### What is being asked
Return the following lines word for word, with nothing changed.
--- start of Dataset content ---
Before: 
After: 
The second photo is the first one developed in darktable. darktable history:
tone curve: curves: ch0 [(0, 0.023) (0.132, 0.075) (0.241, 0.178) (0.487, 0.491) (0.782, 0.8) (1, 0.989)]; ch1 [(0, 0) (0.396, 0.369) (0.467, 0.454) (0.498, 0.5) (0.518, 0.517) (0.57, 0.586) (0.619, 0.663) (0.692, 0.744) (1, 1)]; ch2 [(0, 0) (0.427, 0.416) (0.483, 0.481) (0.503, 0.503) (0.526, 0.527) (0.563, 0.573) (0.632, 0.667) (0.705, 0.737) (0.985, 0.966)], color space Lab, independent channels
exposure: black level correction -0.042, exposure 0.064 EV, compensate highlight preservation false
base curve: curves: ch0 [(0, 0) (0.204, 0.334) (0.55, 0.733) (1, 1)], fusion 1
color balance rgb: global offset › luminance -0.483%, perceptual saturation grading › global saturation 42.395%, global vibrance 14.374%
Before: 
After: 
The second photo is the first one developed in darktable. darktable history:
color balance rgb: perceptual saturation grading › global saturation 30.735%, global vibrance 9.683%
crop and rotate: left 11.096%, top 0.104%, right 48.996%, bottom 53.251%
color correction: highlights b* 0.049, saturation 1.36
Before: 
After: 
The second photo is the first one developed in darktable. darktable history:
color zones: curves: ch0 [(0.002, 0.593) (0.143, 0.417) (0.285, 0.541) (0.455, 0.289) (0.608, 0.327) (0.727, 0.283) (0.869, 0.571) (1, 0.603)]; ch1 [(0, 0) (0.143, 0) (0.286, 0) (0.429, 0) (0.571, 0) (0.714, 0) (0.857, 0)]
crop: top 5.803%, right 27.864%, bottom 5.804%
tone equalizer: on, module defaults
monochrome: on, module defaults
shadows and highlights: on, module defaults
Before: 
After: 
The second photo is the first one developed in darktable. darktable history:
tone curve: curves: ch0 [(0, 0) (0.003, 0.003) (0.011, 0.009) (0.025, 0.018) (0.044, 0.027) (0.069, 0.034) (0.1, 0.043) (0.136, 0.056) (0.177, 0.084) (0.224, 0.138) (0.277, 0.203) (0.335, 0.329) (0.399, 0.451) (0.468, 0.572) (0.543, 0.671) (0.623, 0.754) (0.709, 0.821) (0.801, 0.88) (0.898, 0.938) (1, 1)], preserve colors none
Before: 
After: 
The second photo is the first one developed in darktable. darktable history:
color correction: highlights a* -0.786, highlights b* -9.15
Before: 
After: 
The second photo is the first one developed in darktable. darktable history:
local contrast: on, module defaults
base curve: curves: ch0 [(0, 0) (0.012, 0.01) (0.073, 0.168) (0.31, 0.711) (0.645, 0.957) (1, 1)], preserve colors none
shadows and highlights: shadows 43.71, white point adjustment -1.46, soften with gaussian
--- end of Dataset content ---
### Task result
Before: 
After: 
The second photo is the first one developed in darktable. darktable history:
tone curve: curves: ch0 [(0, 0.023) (0.132, 0.075) (0.241, 0.178) (0.487, 0.491) (0.782, 0.8) (1, 0.989)]; ch1 [(0, 0) (0.396, 0.369) (0.467, 0.454) (0.498, 0.5) (0.518, 0.517) (0.57, 0.586) (0.619, 0.663) (0.692, 0.744) (1, 1)]; ch2 [(0, 0) (0.427, 0.416) (0.483, 0.481) (0.503, 0.503) (0.526, 0.527) (0.563, 0.573) (0.632, 0.667) (0.705, 0.737) (0.985, 0.966)], color space Lab, independent channels
exposure: black level correction -0.042, exposure 0.064 EV, compensate highlight preservation false
base curve: curves: ch0 [(0, 0) (0.204, 0.334) (0.55, 0.733) (1, 1)], fusion 1
color balance rgb: global offset › luminance -0.483%, perceptual saturation grading › global saturation 42.395%, global vibrance 14.374%
Before: 
After: 
The second photo is the first one developed in darktable. darktable history:
color balance rgb: perceptual saturation grading › global saturation 30.735%, global vibrance 9.683%
crop and rotate: left 11.096%, top 0.104%, right 48.996%, bottom 53.251%
color correction: highlights b* 0.049, saturation 1.36
Before: 
After: 
The second photo is the first one developed in darktable. darktable history:
color zones: curves: ch0 [(0.002, 0.593) (0.143, 0.417) (0.285, 0.541) (0.455, 0.289) (0.608, 0.327) (0.727, 0.283) (0.869, 0.571) (1, 0.603)]; ch1 [(0, 0) (0.143, 0) (0.286, 0) (0.429, 0) (0.571, 0) (0.714, 0) (0.857, 0)]
crop: top 5.803%, right 27.864%, bottom 5.804%
tone equalizer: on, module defaults
monochrome: on, module defaults
shadows and highlights: on, module defaults
Before: 
After: 
The second photo is the first one developed in darktable. darktable history:
tone curve: curves: ch0 [(0, 0) (0.003, 0.003) (0.011, 0.009) (0.025, 0.018) (0.044, 0.027) (0.069, 0.034) (0.1, 0.043) (0.136, 0.056) (0.177, 0.084) (0.224, 0.138) (0.277, 0.203) (0.335, 0.329) (0.399, 0.451) (0.468, 0.572) (0.543, 0.671) (0.623, 0.754) (0.709, 0.821) (0.801, 0.88) (0.898, 0.938) (1, 1)], preserve colors none
Before: 
After: 
The second photo is the first one developed in darktable. darktable history:
color correction: highlights a* -0.786, highlights b* -9.15
Before: 
After: 
The second photo is the first one developed in darktable. darktable history:
local contrast: on, module defaults
base curve: curves: ch0 [(0, 0) (0.012, 0.01) (0.073, 0.168) (0.31, 0.711) (0.645, 0.957) (1, 1)], preserve colors none
shadows and highlights: shadows 43.71, white point adjustment -1.46, soften with gaussian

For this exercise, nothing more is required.